# EXERCISE SET
1. Please reproduce the passage of the Docs and Teens article that begins with the words "Dr Kate Carison, from" and ends after the words "program in Warrnambool.", copying it word for word.
2. Answer these questions from the Docs and Teens article:
(a) Which year level of Brauer College students will the program educate?
(b) How long does each session last?
(c) In what year did Brauer hold a session?

# QUOTED PASSAGE
MAKING the right choices when it comes to sexual relationships is vital for teenagers.
Getting expert advice and having meaningful discussions with those who understand and can help is all part of the journey.
That’s why a new sex and health education program is under way at Warrnambool’s Brauer College.
Doctors and nurses will educate year 9 students as part of the Docs and Teens program.
Dr Kate Carison, from the Cambourne Medical Clinic, community health nurse Laura Main, Brauer health co-ordinator Julie Roberts and adolescent health nurse Andrea Waddington have initiated the program in Warrnambool.
Dr Carison said the program was successfully run in most Geelong high schools.
“We’ve been trying to launch it as a widespread program in the Warrnambool and surrounding region for a couple of years,” she said.
“The aim is that we get a GP and a nurse or school educator to come in and do two sessions with the year 9 group.”
Dr Carison said one of the reasons the program was being implemented was due to high rates of sexually transmitted infections.
“There is a lot of chlamydia in Warrnambool in the under 25 age group,” she said.
The hour-and-a-half-long sessions cover a broad range of health topics and issues.
“We basically go through a whole lot of information about healthy relationships, sexual health, how to access a GP and how to access STI testing,” Dr Carison said.
“We do some work on reducing drug use and alcohol abuse and the key aim is to break down the barriers between young people and accessing GPs.”
Brauer held a session in 2012 and Mrs Roberts said the program fitted in well with the school’s current health curriculum.
“We have a fairly extensive personal development program in year nine and Docs and Teens slots into that schedule,” she said.
Students will also learn about the healthcare system, the options and services available in Warrnambool and receive information on getting their own Medicare card.

# Source records
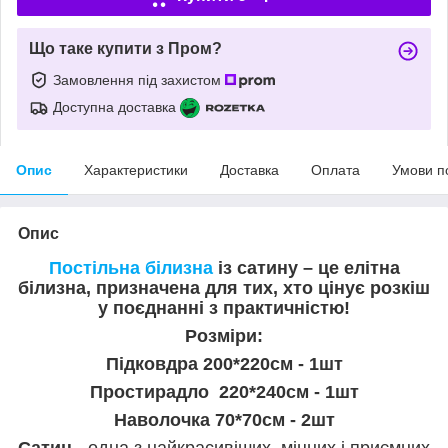
Що таке купити з Пром?
Замовлення під захистом
Доступна доставка
Опис
Характеристики
Доставка
Оплата
Умови п
Опис
Постільна білизна
із сатину – це елітна
білизна, призначена для тих, хто цінує розкіш
у поєднанні з практичністю!
Розміри:
Підковдра 200*220см - 1шт
Простирадло 220*240см - 1шт
Наволочка 70*70см - 2шт
Сатин
- одна з найкрасивіших, міцних і приємних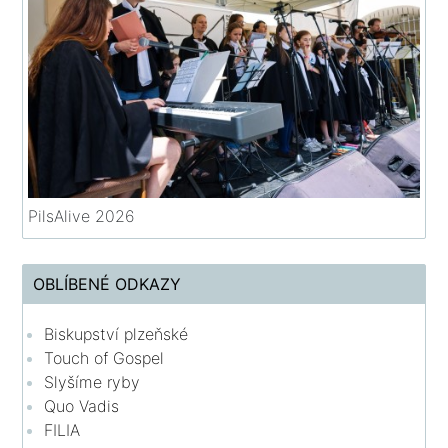
PilsAlive 2026
OBLÍBENÉ ODKAZY
Biskupství plzeňské
Touch of Gospel
Slyšíme ryby
Quo Vadis
FILIA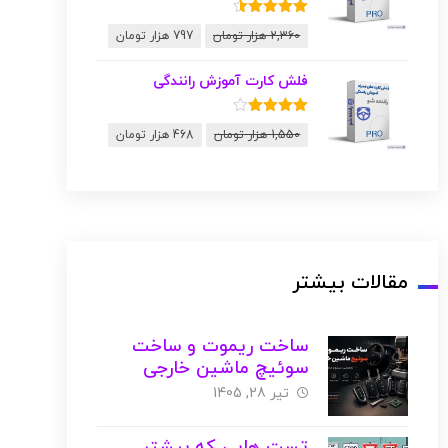
نمره
4.50
2,360
هزار تومان
797
هزار تومان
از 5
فلش کارت آموزش رانندگی
نمره
4.00
1,550
هزار تومان
468
هزار تومان
از 5
مقالات بیشتر
ساخت ریموت و ساخت
سوئیچ ماشین خارجی
تیر 28, 1405
تست هایی که بیشتر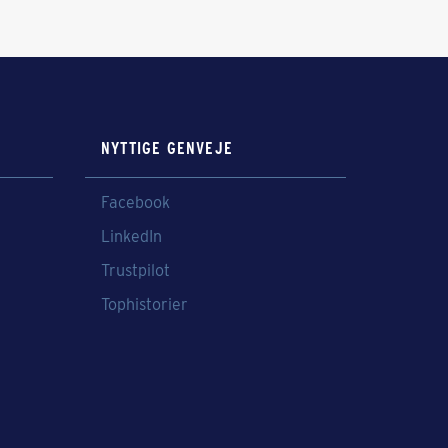
NYTTIGE GENVEJE
Facebook
LinkedIn
Trustpilot
Tophistorier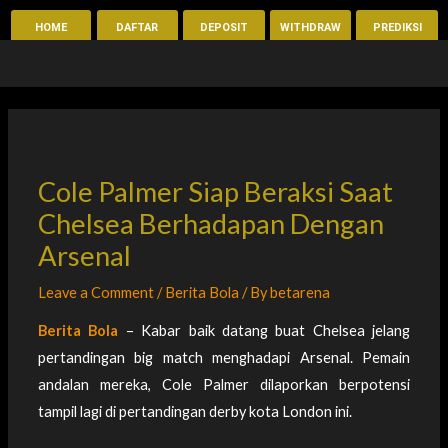
Skip
HOME
DAFTAR
DEPOSIT
WITHDRAW
PREDIKSI
to
content
Cole Palmer Siap Beraksi Saat
Chelsea Berhadapan Dengan
Arsenal
Leave a Comment
/
Berita Bola
/ By
betarena
Berita Bola
– Kabar baik datang buat Chelsea jelang
pertandingan big match menghadapi Arsenal. Pemain
andalan mereka, Cole Palmer dilaporkan berpotensi
tampil lagi di pertandingan derby kota London ini.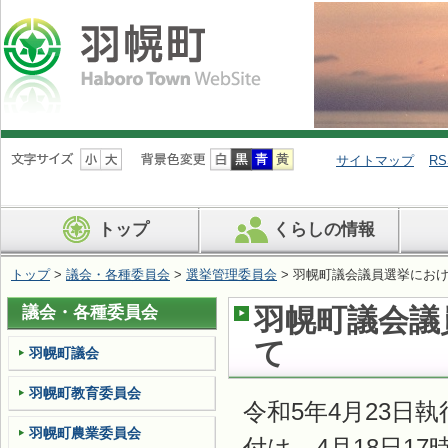
ナ
ビ
サイトマップ
RS
ゲ
ー
シ
トップ
くらしの情報
ョ
ン
を
トップ
>
議会・各種委員会
>
選挙管理委員会
> 羽幌町議会議員選挙にお
飛
ば
議会・各種委員会
羽幌町議会議
す
て
羽幌町議会
羽幌町教育委員会
令和5年4月23
羽幌町農業委員会
付は、4月18日1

# PER-TASK OUTPUTS
1.
Dr Kate Carison, from the Cambourne Medical Clinic, community health nurse Laura Main, Brauer health co-ordinator Julie Roberts and adolescent health nurse Andrea Waddington have initiated the program in Warrnambool.

2.
(a) Year 9
(b) An hour and a half
(c) 2012